* **Passage given**:
It is important to mention that daily data comes in the format **Month/Day/Year**, whereas columns listed in cumulative data and government response data tables have the format **Day/Month/Year**.

In addition to reading the CSV files, an initial data check is performed for checking:

    - That columns have the proper data types for further data manipulation
    - How many rows and columns contain null or not available data?
    - Which percentate of the total data is missing or unknown?
    
Moreover, imported data sources have columns which are not relevant for achieving the functional objective of the project and are being deleted using a simple Python function.

On previous product development stages, part of the data has been successfully merged and some of the data has not, this because of mismatch and inconsistencies related to column names and to the listed countries per data source. It is convenient to tackle this problem in the dataframe generation stage, so that there is no issue when aggregating and selecting variables for visualizations.

Using functions from the utils.py Python file, the collected data sources are cleaned and preprocessed on early stage: similar column names are used, the list of countries get filtered for all data sources and the corresponding aggregations are computed.

Daily data has to be aggregated per file, as each data file must be read and preprocessed before becoming merged into a bigger dataframe compliant with the other data sources, the cumulative and the stringency index datasets.

### A) Daily Cases Data <a class="anchor" id="daily-data"></a>

Reading a particular day data from CSV file. Data gets read, cleaned and initial stats are displayed to the user.

Daily data is now preprocessed, by removing, renaming and aggregating the required country daily data, following a similar approach as the one used for cumulative and stringency data.

For collecting all the daily data, a **FOR loop** is implemented for reading each one of the CSV files, for preprocessing them, and stacking them into a big merged dataframe.

#### Preprocess, filter and aggregate countries

In [4]:
file_path = "../ProjectDataSources/csse_covid_19_data/" + \
            "csse_covid_19_daily_reports/01-25-2020.csv"

daily_df = utils.read_data(file_path)

daily_df = utils.drop_columns(daily_df, file_path,
                              data_source="daily")

# date column is added after preprocessing
date = file_path.split("/")[-1].split(".")[0]

# reordering and renaming columns
daily_df.rename(columns={"Confirmed": "Daily Confirmed",
                         "Deaths": "Daily Deaths",
                         "Recovered": "Daily Recovered"}, inplace=True)

* **Written problem A**: In the preprocessing excerpt, what new names does the code's rename step give the columns?
* **Written problem B**: According to the preprocessing excerpt, what date format does daily data come in?
Answer from the preprocessing excerpt alone.

* **Record excerpts**:
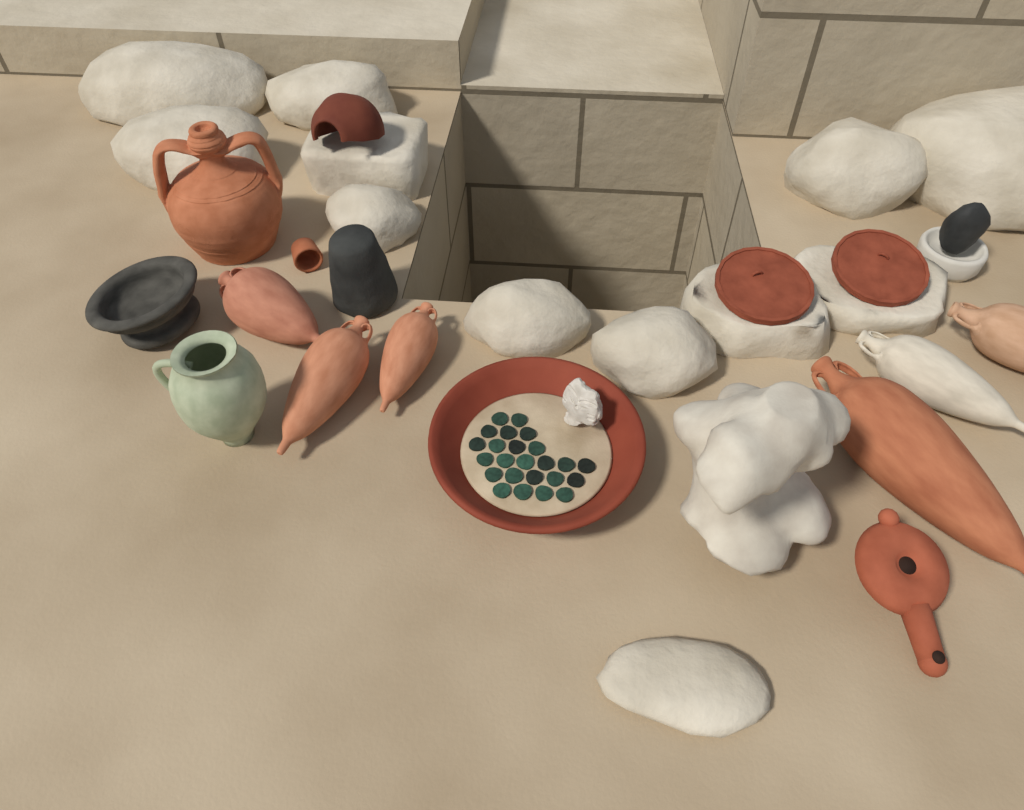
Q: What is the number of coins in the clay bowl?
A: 24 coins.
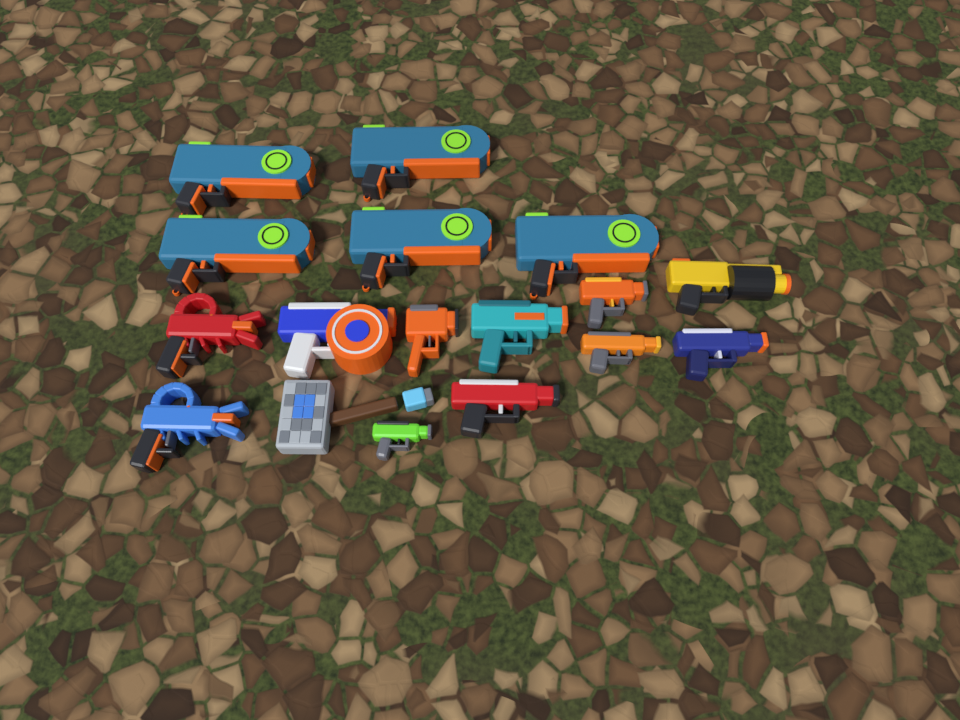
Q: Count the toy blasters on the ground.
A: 16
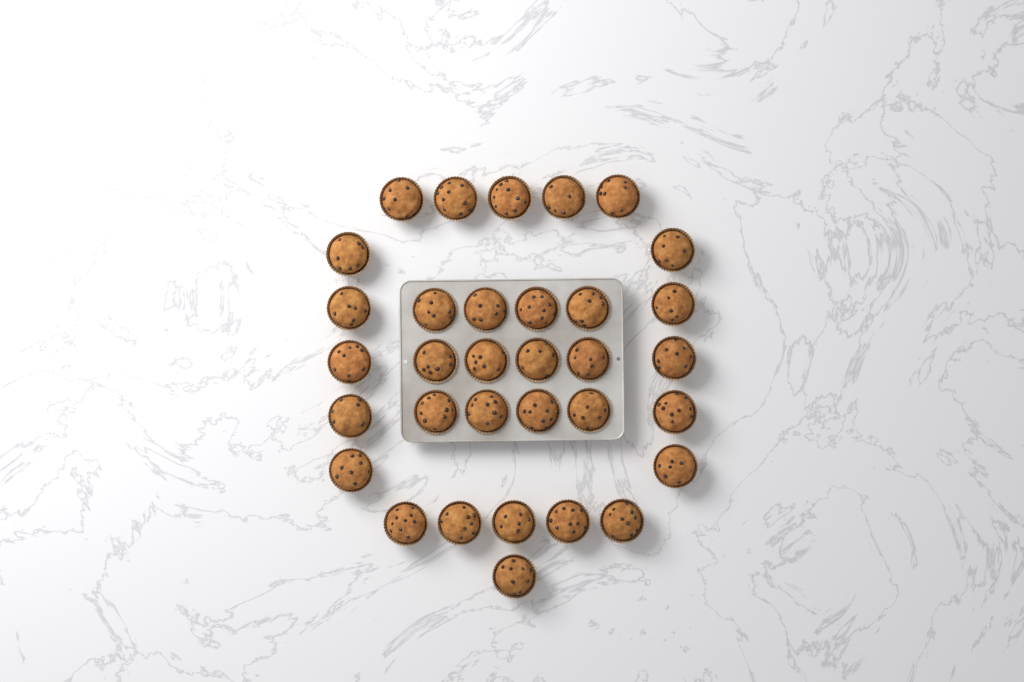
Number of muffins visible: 33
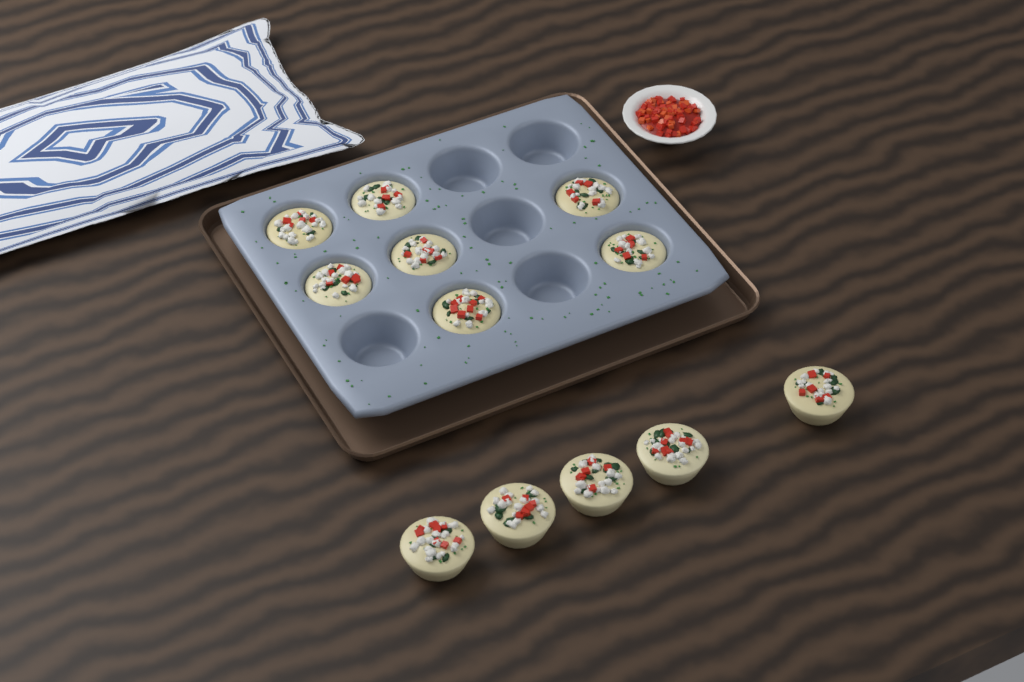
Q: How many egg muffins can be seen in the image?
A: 12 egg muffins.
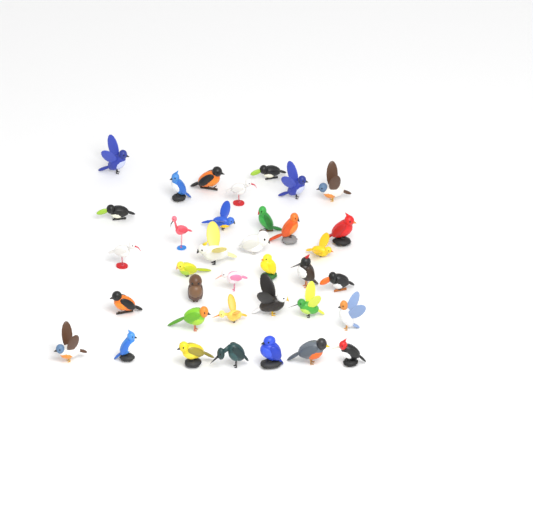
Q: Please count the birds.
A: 36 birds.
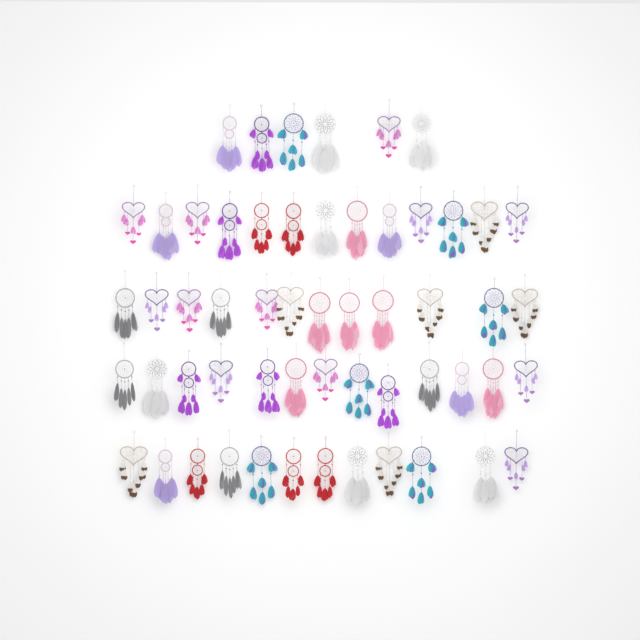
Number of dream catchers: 56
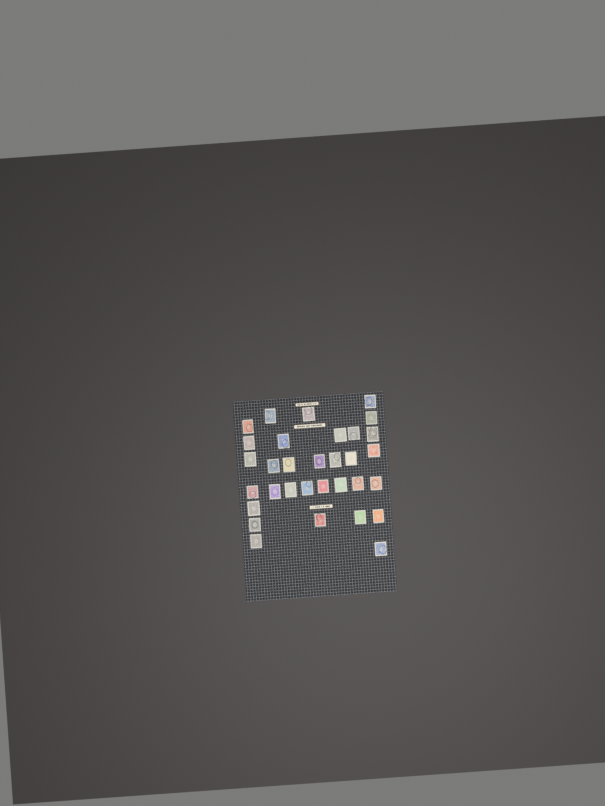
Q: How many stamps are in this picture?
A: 32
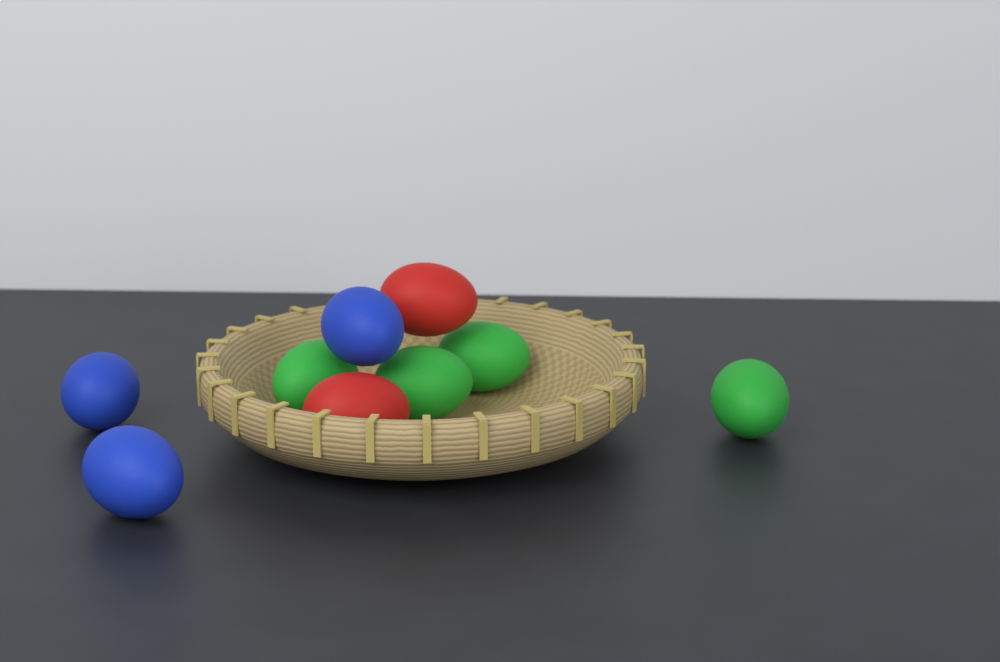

* **Written response A**: Daily Confirmed, Daily Deaths, Daily Recovered

* **Written response B**: Month/Day/Year